━━ Extracted data

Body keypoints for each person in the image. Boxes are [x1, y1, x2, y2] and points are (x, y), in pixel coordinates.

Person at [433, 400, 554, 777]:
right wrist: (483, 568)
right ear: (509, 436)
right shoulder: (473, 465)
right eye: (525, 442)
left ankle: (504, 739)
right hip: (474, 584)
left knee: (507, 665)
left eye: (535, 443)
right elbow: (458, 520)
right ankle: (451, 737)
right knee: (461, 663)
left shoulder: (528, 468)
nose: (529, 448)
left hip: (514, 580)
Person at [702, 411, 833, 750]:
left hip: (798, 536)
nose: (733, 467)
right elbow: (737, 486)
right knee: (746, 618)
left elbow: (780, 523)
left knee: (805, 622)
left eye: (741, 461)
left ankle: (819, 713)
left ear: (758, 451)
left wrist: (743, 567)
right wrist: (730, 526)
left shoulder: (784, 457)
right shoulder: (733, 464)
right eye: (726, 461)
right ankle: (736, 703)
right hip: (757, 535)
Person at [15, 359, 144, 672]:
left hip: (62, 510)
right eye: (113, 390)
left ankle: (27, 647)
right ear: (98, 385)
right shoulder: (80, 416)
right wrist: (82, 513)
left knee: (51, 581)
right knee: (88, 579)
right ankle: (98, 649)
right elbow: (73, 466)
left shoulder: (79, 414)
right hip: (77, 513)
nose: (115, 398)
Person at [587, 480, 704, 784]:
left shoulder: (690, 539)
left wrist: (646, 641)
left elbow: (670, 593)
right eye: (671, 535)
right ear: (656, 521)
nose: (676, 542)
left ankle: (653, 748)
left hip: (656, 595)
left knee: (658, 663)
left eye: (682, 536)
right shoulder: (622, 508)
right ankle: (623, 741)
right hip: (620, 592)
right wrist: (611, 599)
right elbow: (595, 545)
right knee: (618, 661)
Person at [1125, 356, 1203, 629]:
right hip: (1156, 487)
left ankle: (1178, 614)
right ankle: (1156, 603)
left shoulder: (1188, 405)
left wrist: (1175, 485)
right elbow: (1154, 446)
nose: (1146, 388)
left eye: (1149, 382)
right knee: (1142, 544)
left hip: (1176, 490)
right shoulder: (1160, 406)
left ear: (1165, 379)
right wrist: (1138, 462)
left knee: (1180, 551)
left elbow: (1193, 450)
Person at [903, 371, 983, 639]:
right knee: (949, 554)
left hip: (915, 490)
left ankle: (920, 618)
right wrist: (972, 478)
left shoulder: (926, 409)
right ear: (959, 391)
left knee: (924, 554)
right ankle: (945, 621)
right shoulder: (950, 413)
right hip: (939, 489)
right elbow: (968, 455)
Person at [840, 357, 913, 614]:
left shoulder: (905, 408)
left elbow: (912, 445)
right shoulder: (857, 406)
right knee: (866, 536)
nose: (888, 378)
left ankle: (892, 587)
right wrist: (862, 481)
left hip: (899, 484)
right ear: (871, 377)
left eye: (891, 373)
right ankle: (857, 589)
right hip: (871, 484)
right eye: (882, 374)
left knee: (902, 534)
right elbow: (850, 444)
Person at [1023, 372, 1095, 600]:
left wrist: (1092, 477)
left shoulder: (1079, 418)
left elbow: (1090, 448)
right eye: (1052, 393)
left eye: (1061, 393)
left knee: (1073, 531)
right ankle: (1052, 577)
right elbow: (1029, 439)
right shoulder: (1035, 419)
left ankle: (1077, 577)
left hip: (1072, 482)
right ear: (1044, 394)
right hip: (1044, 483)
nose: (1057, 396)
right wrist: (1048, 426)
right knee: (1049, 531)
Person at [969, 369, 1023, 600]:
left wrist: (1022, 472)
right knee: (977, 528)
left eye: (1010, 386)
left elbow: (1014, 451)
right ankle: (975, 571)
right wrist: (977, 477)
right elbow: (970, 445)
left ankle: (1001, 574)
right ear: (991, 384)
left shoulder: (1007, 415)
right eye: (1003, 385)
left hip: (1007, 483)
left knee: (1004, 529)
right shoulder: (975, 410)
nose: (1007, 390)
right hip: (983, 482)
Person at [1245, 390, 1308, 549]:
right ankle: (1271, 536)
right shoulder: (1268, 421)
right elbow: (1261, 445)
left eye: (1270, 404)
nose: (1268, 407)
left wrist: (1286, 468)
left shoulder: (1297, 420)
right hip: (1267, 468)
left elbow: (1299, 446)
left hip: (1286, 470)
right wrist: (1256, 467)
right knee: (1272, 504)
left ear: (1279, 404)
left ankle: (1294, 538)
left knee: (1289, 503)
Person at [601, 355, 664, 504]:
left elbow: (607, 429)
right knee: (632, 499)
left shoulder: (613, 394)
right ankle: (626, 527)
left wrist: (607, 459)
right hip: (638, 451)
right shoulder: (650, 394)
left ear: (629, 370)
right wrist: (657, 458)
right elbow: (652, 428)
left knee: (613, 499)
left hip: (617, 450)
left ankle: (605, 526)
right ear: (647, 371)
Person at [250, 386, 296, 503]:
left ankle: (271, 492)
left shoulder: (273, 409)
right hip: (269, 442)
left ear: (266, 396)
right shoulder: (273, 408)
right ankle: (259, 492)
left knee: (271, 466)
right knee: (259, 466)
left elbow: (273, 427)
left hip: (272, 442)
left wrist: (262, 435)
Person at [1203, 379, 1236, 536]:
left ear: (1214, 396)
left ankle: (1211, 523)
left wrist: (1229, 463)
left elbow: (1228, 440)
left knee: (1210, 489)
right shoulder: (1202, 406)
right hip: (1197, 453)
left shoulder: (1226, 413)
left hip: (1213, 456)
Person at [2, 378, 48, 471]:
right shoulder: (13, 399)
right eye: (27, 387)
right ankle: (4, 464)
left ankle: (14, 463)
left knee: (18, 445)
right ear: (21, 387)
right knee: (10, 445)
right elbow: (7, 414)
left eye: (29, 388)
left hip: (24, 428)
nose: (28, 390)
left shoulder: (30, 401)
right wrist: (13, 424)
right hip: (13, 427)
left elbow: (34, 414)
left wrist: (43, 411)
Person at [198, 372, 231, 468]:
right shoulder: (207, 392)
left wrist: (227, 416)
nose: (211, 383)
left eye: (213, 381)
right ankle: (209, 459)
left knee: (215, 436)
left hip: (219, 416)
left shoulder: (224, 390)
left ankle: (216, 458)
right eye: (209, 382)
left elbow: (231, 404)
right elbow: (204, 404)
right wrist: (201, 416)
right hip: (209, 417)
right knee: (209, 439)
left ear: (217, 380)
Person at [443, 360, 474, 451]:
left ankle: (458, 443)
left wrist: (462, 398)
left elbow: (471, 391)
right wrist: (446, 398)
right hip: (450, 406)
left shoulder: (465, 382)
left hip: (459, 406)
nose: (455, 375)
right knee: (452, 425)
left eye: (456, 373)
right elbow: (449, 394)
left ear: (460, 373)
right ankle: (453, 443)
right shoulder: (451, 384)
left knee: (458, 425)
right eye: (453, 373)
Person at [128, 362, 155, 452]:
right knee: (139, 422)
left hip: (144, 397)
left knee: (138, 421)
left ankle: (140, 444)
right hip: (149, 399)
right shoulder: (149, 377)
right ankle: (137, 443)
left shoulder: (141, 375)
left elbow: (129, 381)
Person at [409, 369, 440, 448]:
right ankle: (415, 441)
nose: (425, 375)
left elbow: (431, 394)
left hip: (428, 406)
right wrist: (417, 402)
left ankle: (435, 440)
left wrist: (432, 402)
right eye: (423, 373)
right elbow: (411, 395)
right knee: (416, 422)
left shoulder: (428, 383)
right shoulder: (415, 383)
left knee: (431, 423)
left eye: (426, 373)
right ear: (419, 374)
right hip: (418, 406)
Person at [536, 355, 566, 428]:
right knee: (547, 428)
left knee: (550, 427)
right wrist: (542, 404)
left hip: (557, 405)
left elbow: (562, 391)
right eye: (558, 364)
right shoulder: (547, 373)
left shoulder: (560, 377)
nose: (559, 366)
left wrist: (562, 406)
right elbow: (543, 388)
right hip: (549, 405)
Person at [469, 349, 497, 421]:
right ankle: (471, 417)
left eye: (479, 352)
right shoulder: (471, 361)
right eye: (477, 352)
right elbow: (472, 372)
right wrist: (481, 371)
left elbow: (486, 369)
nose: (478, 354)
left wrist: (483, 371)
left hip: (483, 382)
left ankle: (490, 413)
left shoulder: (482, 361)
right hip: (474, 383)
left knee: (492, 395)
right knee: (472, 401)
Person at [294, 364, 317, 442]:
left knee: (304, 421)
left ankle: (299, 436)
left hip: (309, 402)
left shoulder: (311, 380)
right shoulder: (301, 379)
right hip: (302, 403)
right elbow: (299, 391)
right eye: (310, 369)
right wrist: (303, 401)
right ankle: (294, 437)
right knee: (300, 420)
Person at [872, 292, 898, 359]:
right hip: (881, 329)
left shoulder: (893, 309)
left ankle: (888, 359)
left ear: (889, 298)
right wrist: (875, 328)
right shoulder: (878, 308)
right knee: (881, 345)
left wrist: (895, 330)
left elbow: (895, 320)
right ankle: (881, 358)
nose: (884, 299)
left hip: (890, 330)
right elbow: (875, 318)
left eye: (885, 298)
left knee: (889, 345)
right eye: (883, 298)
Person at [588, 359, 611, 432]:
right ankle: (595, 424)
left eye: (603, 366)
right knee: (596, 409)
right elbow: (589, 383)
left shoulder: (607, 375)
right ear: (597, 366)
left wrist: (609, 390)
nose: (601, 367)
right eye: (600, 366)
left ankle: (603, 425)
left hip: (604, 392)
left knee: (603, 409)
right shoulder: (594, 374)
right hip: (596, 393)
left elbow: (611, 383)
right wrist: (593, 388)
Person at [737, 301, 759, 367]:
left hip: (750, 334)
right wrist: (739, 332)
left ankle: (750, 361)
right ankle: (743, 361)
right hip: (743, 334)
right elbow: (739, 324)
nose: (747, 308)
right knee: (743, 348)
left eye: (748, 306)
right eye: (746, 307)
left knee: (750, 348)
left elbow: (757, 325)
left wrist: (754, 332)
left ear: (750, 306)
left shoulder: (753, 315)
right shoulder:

━━━━

> _Requirement_:
Extract from the records above the lines from the one containing "left elbow: (1193, 450)" to the one containing "left shoulder: (1079, 418)", both lines included, exactly as they appear and with nothing else.

> _Finished task_:
left elbow: (1193, 450)
Person at [903, 371, 983, 639]:
right knee: (949, 554)
left hip: (915, 490)
left ankle: (920, 618)
right wrist: (972, 478)
left shoulder: (926, 409)
right ear: (959, 391)
left knee: (924, 554)
right ankle: (945, 621)
right shoulder: (950, 413)
right hip: (939, 489)
right elbow: (968, 455)
Person at [840, 357, 913, 614]:
left shoulder: (905, 408)
left elbow: (912, 445)
right shoulder: (857, 406)
right knee: (866, 536)
nose: (888, 378)
left ankle: (892, 587)
right wrist: (862, 481)
left hip: (899, 484)
right ear: (871, 377)
left eye: (891, 373)
right ankle: (857, 589)
right hip: (871, 484)
right eye: (882, 374)
left knee: (902, 534)
right elbow: (850, 444)
Person at [1023, 372, 1095, 600]:
left wrist: (1092, 477)
left shoulder: (1079, 418)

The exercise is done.